How is Hitachi Vantara preparing?
Hitachi Ltd, Hitachi Vantara’s parent company has a heavy industrial presence in sectors that will benefit from the physical AI world. In particular, Hitachi Vantara works closely with Hitachi Rail and Hitachi Energy and is currently learning the capabilities and understanding the dynamics of physical AI.
The digital twin expertise Hitachi is building on NVIDIA’s Omniverse platform is crucial to this development of physical AI as it provides the ability to power training and operating spaces, because as Hardy comments:
You need enormous compute power for this to generate the photo-realistic rendering that needs to be performed in real-time in order train and build physical AI behaviors.

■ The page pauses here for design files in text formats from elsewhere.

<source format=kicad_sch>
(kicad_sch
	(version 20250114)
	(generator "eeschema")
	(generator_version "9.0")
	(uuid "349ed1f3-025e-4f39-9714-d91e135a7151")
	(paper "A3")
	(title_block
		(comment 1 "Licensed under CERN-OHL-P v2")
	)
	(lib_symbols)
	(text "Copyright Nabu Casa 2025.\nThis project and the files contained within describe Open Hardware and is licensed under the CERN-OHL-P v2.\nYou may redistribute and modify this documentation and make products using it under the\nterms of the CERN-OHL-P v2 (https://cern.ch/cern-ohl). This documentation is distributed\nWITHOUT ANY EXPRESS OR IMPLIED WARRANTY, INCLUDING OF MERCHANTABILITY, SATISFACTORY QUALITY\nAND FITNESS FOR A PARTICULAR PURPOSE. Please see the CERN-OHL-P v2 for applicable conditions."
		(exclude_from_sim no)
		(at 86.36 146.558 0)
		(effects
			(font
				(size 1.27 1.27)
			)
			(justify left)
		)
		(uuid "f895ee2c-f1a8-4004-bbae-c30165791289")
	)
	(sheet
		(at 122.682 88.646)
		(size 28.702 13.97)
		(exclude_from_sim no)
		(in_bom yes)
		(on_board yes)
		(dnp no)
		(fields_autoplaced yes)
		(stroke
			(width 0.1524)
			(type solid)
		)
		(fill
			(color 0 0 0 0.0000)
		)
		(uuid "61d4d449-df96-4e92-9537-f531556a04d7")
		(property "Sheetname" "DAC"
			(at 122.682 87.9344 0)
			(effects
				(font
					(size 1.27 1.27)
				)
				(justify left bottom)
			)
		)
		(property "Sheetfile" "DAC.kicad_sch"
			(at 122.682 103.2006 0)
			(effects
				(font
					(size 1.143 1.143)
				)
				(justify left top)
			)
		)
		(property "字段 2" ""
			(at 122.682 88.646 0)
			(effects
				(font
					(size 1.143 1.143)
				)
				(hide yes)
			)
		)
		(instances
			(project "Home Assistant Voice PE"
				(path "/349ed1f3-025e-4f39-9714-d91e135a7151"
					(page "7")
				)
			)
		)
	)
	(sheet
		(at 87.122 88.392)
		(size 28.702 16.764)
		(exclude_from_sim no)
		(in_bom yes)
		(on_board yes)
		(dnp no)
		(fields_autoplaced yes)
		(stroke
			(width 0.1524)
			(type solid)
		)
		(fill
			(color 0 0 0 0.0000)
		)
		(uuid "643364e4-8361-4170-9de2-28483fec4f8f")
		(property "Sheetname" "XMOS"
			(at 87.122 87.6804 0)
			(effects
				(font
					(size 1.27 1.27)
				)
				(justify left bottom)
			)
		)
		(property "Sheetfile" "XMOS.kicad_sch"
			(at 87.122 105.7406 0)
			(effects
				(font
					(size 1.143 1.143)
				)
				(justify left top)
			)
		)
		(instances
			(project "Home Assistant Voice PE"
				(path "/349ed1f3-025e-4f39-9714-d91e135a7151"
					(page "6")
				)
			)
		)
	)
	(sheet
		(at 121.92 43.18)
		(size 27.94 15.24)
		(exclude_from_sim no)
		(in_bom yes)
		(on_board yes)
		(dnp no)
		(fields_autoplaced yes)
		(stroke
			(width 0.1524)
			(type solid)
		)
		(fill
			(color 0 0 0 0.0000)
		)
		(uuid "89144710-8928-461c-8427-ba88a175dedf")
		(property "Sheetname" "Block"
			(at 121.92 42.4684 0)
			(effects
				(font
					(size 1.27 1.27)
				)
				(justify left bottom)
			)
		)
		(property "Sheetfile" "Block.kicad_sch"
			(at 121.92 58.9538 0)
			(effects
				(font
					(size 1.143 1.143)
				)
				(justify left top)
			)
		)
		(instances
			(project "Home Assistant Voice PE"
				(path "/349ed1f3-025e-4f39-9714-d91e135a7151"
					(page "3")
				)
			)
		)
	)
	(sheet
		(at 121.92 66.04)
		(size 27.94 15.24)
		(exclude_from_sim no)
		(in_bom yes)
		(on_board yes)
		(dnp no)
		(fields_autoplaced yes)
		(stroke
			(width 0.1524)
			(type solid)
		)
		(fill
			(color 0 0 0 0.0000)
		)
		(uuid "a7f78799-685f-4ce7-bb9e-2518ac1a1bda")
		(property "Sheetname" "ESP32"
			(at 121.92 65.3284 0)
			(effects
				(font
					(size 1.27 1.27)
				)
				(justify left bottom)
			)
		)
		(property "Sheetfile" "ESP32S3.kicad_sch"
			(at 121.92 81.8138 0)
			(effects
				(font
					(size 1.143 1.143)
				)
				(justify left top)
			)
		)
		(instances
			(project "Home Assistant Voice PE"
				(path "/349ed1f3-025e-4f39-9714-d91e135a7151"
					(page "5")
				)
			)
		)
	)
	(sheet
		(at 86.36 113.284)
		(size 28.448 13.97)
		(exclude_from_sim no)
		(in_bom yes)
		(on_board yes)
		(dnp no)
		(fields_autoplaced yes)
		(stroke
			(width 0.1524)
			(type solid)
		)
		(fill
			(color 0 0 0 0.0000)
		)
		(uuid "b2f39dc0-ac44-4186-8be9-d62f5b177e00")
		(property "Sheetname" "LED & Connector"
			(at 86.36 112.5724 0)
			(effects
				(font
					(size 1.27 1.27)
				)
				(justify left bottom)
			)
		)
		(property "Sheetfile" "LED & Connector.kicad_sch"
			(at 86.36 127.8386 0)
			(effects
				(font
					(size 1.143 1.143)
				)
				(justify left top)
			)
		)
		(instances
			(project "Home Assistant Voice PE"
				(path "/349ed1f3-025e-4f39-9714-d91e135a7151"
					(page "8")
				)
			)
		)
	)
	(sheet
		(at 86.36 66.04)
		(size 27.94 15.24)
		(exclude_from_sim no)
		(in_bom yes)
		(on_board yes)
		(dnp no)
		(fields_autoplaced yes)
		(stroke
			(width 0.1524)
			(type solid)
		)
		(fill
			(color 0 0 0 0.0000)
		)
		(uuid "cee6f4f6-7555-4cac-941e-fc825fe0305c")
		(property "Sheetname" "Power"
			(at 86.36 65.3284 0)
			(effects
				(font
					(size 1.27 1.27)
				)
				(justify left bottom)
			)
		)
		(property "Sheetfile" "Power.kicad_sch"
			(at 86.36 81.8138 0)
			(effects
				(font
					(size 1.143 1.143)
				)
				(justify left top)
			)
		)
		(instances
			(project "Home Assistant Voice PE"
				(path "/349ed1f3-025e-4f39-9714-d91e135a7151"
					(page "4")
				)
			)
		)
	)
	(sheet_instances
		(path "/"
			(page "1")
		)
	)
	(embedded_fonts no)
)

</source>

Hitachi Vantara is working closely with its JR Automation robotics subsidiary to evolve the company’s AI analytics platform, Hitachi IQ, to train and design these environments.
Hardy continues:
As this technology evolves customers can plan for a better warehouse, assembly line and so on. This planning can be done via simulation, creating more efficiencies beyond those provided by automation and robotics. The benefits will be seen first in the manufacturing side, in railways and power grids via simulation and Hitachi will provide the telemetry and data to drive better outcomes.

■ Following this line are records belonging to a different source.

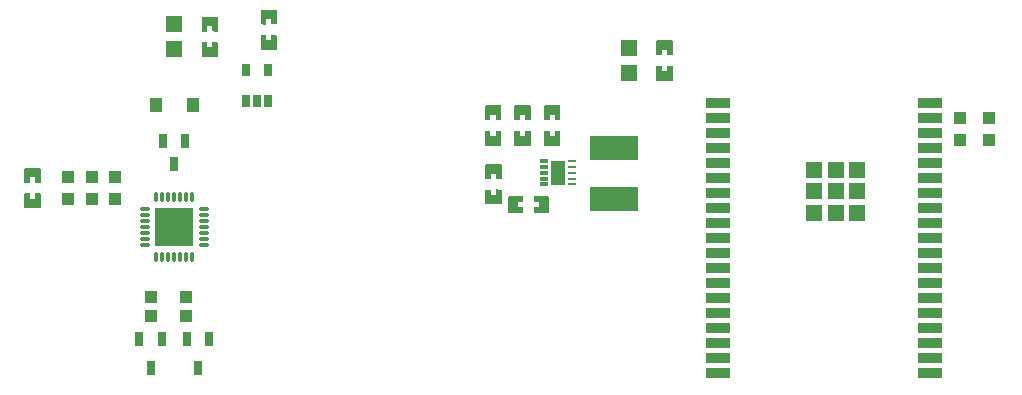
<source format=gbp>
G04 Layer: BottomPasteMaskLayer*
G04 EasyEDA v6.5.20, 2022-12-02 00:59:29*
G04 a67cddfb3fce44daa9051d46cbbcc19f,10*
G04 Gerber Generator version 0.2*
G04 Scale: 100 percent, Rotated: No, Reflected: No *
G04 Dimensions in millimeters *
G04 leading zeros omitted , absolute positions ,4 integer and 5 decimal *
%FSLAX45Y45*%
%MOMM*%

%AMMACRO1*21,1,$1,$2,0,0,$3*%
%ADD10R,0.6650X0.2800*%
%ADD11MACRO1,0.665X0.28X0.0000*%
%ADD12R,1.2500X2.0000*%
%ADD13MACRO1,2X4X90.0000*%
%ADD14MACRO1,1.3005X1.3995X90.0000*%
%ADD15MACRO1,3.2X3.2X0.0000*%
%ADD16O,0.2800096X0.8999982*%
%ADD17O,0.8999982X0.2800096*%
%ADD18MACRO1,1X1.1X-90.0000*%
%ADD19MACRO1,1X1.2X0.0000*%
%ADD20MACRO1,1.25X0.7X90.0000*%
%ADD21MACRO1,0.7X1.25X0.0000*%
%ADD22MACRO1,1X0.6X-90.0000*%
%ADD23MACRO1,1X1.1X90.0000*%
%ADD24MACRO1,2X0.9X0.0000*%
%ADD25MACRO1,1.33X1.33X0.0000*%
%ADD26C,0.0122*%

%LPD*%
G36*
X5049977Y8348980D02*
G01*
X5044998Y8344001D01*
X5044490Y8302955D01*
X5089499Y8302955D01*
X5089499Y8257997D01*
X5045506Y8257997D01*
X5044998Y8215985D01*
X5049977Y8210956D01*
X5164988Y8210956D01*
X5169966Y8215985D01*
X5169966Y8344001D01*
X5164988Y8348980D01*
G37*
G36*
X4834991Y8348980D02*
G01*
X4830013Y8344001D01*
X4830013Y8215985D01*
X4834991Y8210956D01*
X4950002Y8210956D01*
X4954981Y8215985D01*
X4954981Y8257997D01*
X4910480Y8257997D01*
X4910480Y8302955D01*
X4954473Y8302955D01*
X4954981Y8344001D01*
X4950002Y8348980D01*
G37*
G36*
X4636008Y9119971D02*
G01*
X4630978Y9114993D01*
X4630978Y8999982D01*
X4636008Y8995003D01*
X4677003Y8994495D01*
X4677003Y9039504D01*
X4722012Y9039504D01*
X4722012Y8995460D01*
X4763973Y8995003D01*
X4769002Y8999982D01*
X4769002Y9114993D01*
X4763973Y9119971D01*
G37*
G36*
X4636008Y8904986D02*
G01*
X4630978Y8900007D01*
X4630978Y8784996D01*
X4636008Y8779967D01*
X4763973Y8779967D01*
X4769002Y8784996D01*
X4769002Y8900007D01*
X4763973Y8904986D01*
X4722012Y8904986D01*
X4722012Y8860485D01*
X4677003Y8860485D01*
X4677003Y8904478D01*
G37*
G36*
X4885994Y9119971D02*
G01*
X4880965Y9114993D01*
X4880965Y8999982D01*
X4885994Y8995003D01*
X4926990Y8994495D01*
X4926990Y9039504D01*
X4971999Y9039504D01*
X4971999Y8995460D01*
X5014010Y8995003D01*
X5018989Y8999982D01*
X5018989Y9114993D01*
X5014010Y9119971D01*
G37*
G36*
X4885994Y8904986D02*
G01*
X4880965Y8900007D01*
X4880965Y8784996D01*
X4885994Y8779967D01*
X5014010Y8779967D01*
X5018989Y8784996D01*
X5018989Y8900007D01*
X5014010Y8904986D01*
X4971999Y8904986D01*
X4971999Y8860485D01*
X4926990Y8860485D01*
X4926990Y8904478D01*
G37*
G36*
X5223002Y8905494D02*
G01*
X5223002Y8860485D01*
X5177993Y8860485D01*
X5177993Y8904478D01*
X5135981Y8904986D01*
X5131003Y8900007D01*
X5131003Y8784996D01*
X5135981Y8779967D01*
X5263997Y8779967D01*
X5268976Y8784996D01*
X5268976Y8900007D01*
X5263997Y8904986D01*
G37*
G36*
X5135981Y9119971D02*
G01*
X5131003Y9114993D01*
X5131003Y8999982D01*
X5135981Y8995003D01*
X5177993Y8995003D01*
X5177993Y9039504D01*
X5223002Y9039504D01*
X5223002Y8995460D01*
X5263997Y8995003D01*
X5268976Y8999982D01*
X5268976Y9114993D01*
X5263997Y9119971D01*
G37*
G36*
X4725009Y8408009D02*
G01*
X4725009Y8363000D01*
X4680000Y8363000D01*
X4680000Y8406993D01*
X4637989Y8407501D01*
X4633010Y8402472D01*
X4633010Y8287461D01*
X4637989Y8282482D01*
X4766005Y8282482D01*
X4770983Y8287461D01*
X4770983Y8402472D01*
X4766005Y8407501D01*
G37*
G36*
X4637989Y8622487D02*
G01*
X4633010Y8617458D01*
X4633010Y8502497D01*
X4637989Y8497468D01*
X4680000Y8497468D01*
X4680000Y8541969D01*
X4725009Y8541969D01*
X4725009Y8497976D01*
X4766005Y8497468D01*
X4770983Y8502497D01*
X4770983Y8617458D01*
X4766005Y8622487D01*
G37*
G36*
X6172962Y9455505D02*
G01*
X6172962Y9410496D01*
X6128004Y9410496D01*
X6128004Y9454489D01*
X6085992Y9454997D01*
X6080963Y9449968D01*
X6080963Y9334957D01*
X6085992Y9329978D01*
X6214008Y9329978D01*
X6218986Y9334957D01*
X6218986Y9449968D01*
X6214008Y9454997D01*
G37*
G36*
X6085992Y9669983D02*
G01*
X6080963Y9664954D01*
X6080963Y9549993D01*
X6085992Y9544964D01*
X6128004Y9544964D01*
X6128004Y9589465D01*
X6172962Y9589465D01*
X6172962Y9545472D01*
X6214008Y9544964D01*
X6218986Y9549993D01*
X6218986Y9664954D01*
X6214008Y9669983D01*
G37*
G36*
X735990Y8589975D02*
G01*
X731012Y8584996D01*
X731012Y8469985D01*
X735990Y8465007D01*
X776986Y8464499D01*
X776986Y8509457D01*
X821994Y8509457D01*
X821994Y8465464D01*
X864006Y8465007D01*
X868984Y8469985D01*
X868984Y8584996D01*
X864006Y8589975D01*
G37*
G36*
X735990Y8374989D02*
G01*
X731012Y8369960D01*
X731012Y8255000D01*
X735990Y8249970D01*
X864006Y8249970D01*
X868984Y8255000D01*
X868984Y8369960D01*
X864006Y8374989D01*
X821994Y8374989D01*
X821994Y8330488D01*
X776986Y8330488D01*
X776986Y8374481D01*
G37*
G36*
X2323033Y9655505D02*
G01*
X2323033Y9610496D01*
X2278024Y9610496D01*
X2278024Y9654489D01*
X2236012Y9654997D01*
X2231034Y9650018D01*
X2231034Y9535007D01*
X2236012Y9530029D01*
X2364028Y9530029D01*
X2369007Y9535007D01*
X2369007Y9650018D01*
X2364028Y9654997D01*
G37*
G36*
X2236012Y9869982D02*
G01*
X2231034Y9865004D01*
X2231034Y9749993D01*
X2236012Y9745014D01*
X2278024Y9745014D01*
X2278024Y9789515D01*
X2323033Y9789515D01*
X2323033Y9745522D01*
X2364028Y9745014D01*
X2369007Y9749993D01*
X2369007Y9865004D01*
X2364028Y9869982D01*
G37*
G36*
X2735884Y9930028D02*
G01*
X2730906Y9924999D01*
X2730906Y9809988D01*
X2735884Y9805009D01*
X2776880Y9804501D01*
X2776880Y9849510D01*
X2821889Y9849510D01*
X2821889Y9805517D01*
X2863900Y9805009D01*
X2868879Y9809988D01*
X2868879Y9924999D01*
X2863900Y9930028D01*
G37*
G36*
X2735884Y9714992D02*
G01*
X2730906Y9710013D01*
X2730906Y9595002D01*
X2735884Y9590024D01*
X2863900Y9590024D01*
X2868879Y9595002D01*
X2868879Y9710013D01*
X2863900Y9714992D01*
X2821889Y9714992D01*
X2821889Y9670491D01*
X2776880Y9670491D01*
X2776880Y9714484D01*
G37*
D10*
G01*
X5365737Y8649982D03*
G01*
X5365737Y8599970D03*
G01*
X5365737Y8549982D03*
G01*
X5365737Y8499970D03*
G01*
X5365737Y8449983D03*
D11*
G01*
X5134240Y8649982D03*
G01*
X5134240Y8599982D03*
G01*
X5134240Y8549982D03*
G01*
X5134240Y8499983D03*
G01*
X5134240Y8449983D03*
D12*
G01*
X5249989Y8549982D03*
D13*
G01*
X5723346Y8326821D03*
G01*
X5723346Y8757630D03*
D14*
G01*
X5849988Y9394952D03*
G01*
X5849988Y9605010D03*
D15*
G01*
X1999983Y8089971D03*
D16*
G01*
X1849881Y7839989D03*
G01*
X1899920Y7839989D03*
G01*
X1949958Y7839989D03*
G01*
X1999970Y7839989D03*
G01*
X2050034Y7839989D03*
G01*
X2100072Y7839989D03*
G01*
X2150109Y7839989D03*
D17*
G01*
X2250008Y7939862D03*
G01*
X2250008Y7989900D03*
G01*
X2250008Y8039938D03*
G01*
X2250008Y8089976D03*
G01*
X2250008Y8140014D03*
G01*
X2250008Y8190052D03*
G01*
X2250008Y8240090D03*
D16*
G01*
X2150109Y8339988D03*
G01*
X2100072Y8339988D03*
G01*
X2050034Y8339988D03*
G01*
X1999970Y8339988D03*
G01*
X1949958Y8339988D03*
G01*
X1899920Y8339988D03*
G01*
X1849881Y8339988D03*
D17*
G01*
X1750009Y8240090D03*
G01*
X1750009Y8190052D03*
G01*
X1750009Y8140014D03*
G01*
X1750009Y8089976D03*
G01*
X1750009Y8039938D03*
G01*
X1750009Y7989900D03*
G01*
X1750009Y7939862D03*
D18*
G01*
X1099997Y8509980D03*
G01*
X1099997Y8329970D03*
G01*
X1300098Y8509980D03*
G01*
X1300098Y8329970D03*
G01*
X1499997Y8509980D03*
G01*
X1499997Y8329970D03*
D19*
G01*
X1845005Y9119981D03*
G01*
X2154986Y9119981D03*
D14*
G01*
X1999996Y9594951D03*
G01*
X1999996Y9805009D03*
D20*
G01*
X1905000Y8819982D03*
G01*
X2094990Y8819982D03*
G01*
X1999994Y8619982D03*
D21*
G01*
X1799996Y6895017D03*
G01*
X1894992Y7144953D03*
G01*
X1705000Y7144953D03*
G01*
X2199995Y6895017D03*
G01*
X2294991Y7144953D03*
G01*
X2104999Y7144953D03*
D22*
G01*
X2794990Y9419996D03*
G01*
X2604998Y9419996D03*
G01*
X2604998Y9159976D03*
G01*
X2699994Y9159976D03*
G01*
X2794990Y9159976D03*
D18*
G01*
X1799996Y7339977D03*
G01*
X1799996Y7499977D03*
G01*
X2099995Y7339977D03*
G01*
X2099995Y7499977D03*
D23*
G01*
X8899982Y8829984D03*
G01*
X8899982Y9009994D03*
D24*
G01*
X8399975Y9142996D03*
G01*
X8399975Y9015996D03*
G01*
X8399975Y8888996D03*
G01*
X8399975Y8761996D03*
G01*
X8399975Y8634996D03*
G01*
X8399975Y8507996D03*
G01*
X8399975Y8380996D03*
G01*
X8399975Y8253996D03*
G01*
X8399975Y8126996D03*
G01*
X8399975Y7999996D03*
G01*
X8399975Y7872996D03*
G01*
X8399975Y7745996D03*
G01*
X8399975Y7618996D03*
G01*
X8399975Y7491996D03*
G01*
X8399975Y7364996D03*
G01*
X8399975Y7237996D03*
G01*
X8399975Y7110996D03*
G01*
X8399975Y6983996D03*
G01*
X8399975Y6856996D03*
G01*
X6599989Y6856996D03*
G01*
X6599989Y6983996D03*
G01*
X6599989Y7110996D03*
G01*
X6599989Y7237996D03*
G01*
X6599989Y7364996D03*
G01*
X6599989Y7491996D03*
G01*
X6599989Y7618996D03*
G01*
X6599989Y7745996D03*
G01*
X6599989Y7872996D03*
G01*
X6599989Y7999996D03*
G01*
X6599989Y8126996D03*
G01*
X6599989Y8253996D03*
G01*
X6599989Y8380996D03*
G01*
X6599989Y8507996D03*
G01*
X6599989Y8634996D03*
G01*
X6599989Y8761996D03*
G01*
X6599989Y8888996D03*
G01*
X6599989Y9015996D03*
G01*
X6599989Y9142996D03*
D25*
G01*
X7599982Y8393010D03*
G01*
X7783482Y8393008D03*
G01*
X7416497Y8393008D03*
G01*
X7783482Y8576495D03*
G01*
X7599982Y8576497D03*
G01*
X7416474Y8576492D03*
G01*
X7783482Y8209500D03*
G01*
X7599982Y8209503D03*
G01*
X7416497Y8209506D03*
D23*
G01*
X8650058Y8829974D03*
G01*
X8650058Y9009984D03*
M02*

</source>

We are seeing the benefits already in how we build our own products in Hitachi Rail– using digital twins we build to better plan and create awareness of sensors, which then enables more real-time awareness of conditions within the train and on the rail network via the carriage physical AI. This will vastly improve the reliability and predictability of health and safety on rail.
In manufacturing physical AI will enable us to build better manufacturing processes by taking robotics to the next level, training robots about multiple conditions in an environment as well as providing the ability for them to learn while operating.
My take
The idea of a customer service robot that is much more intelligent than, say, the mobile information kiosks in large spaces that exist today, is attractive. However, we return to the perennial AI question, how quickly can ROI on infrastructure spend and development of new products for physical AI be evidenced? The investment required is significant and returns will take time, which is why physical AI may not become a mainstream market technology very quickly. However, Hitachi is in a stronger position than many players to demonstrate the benefits of this approach to clients because of its application in its own industrial subsidiaries.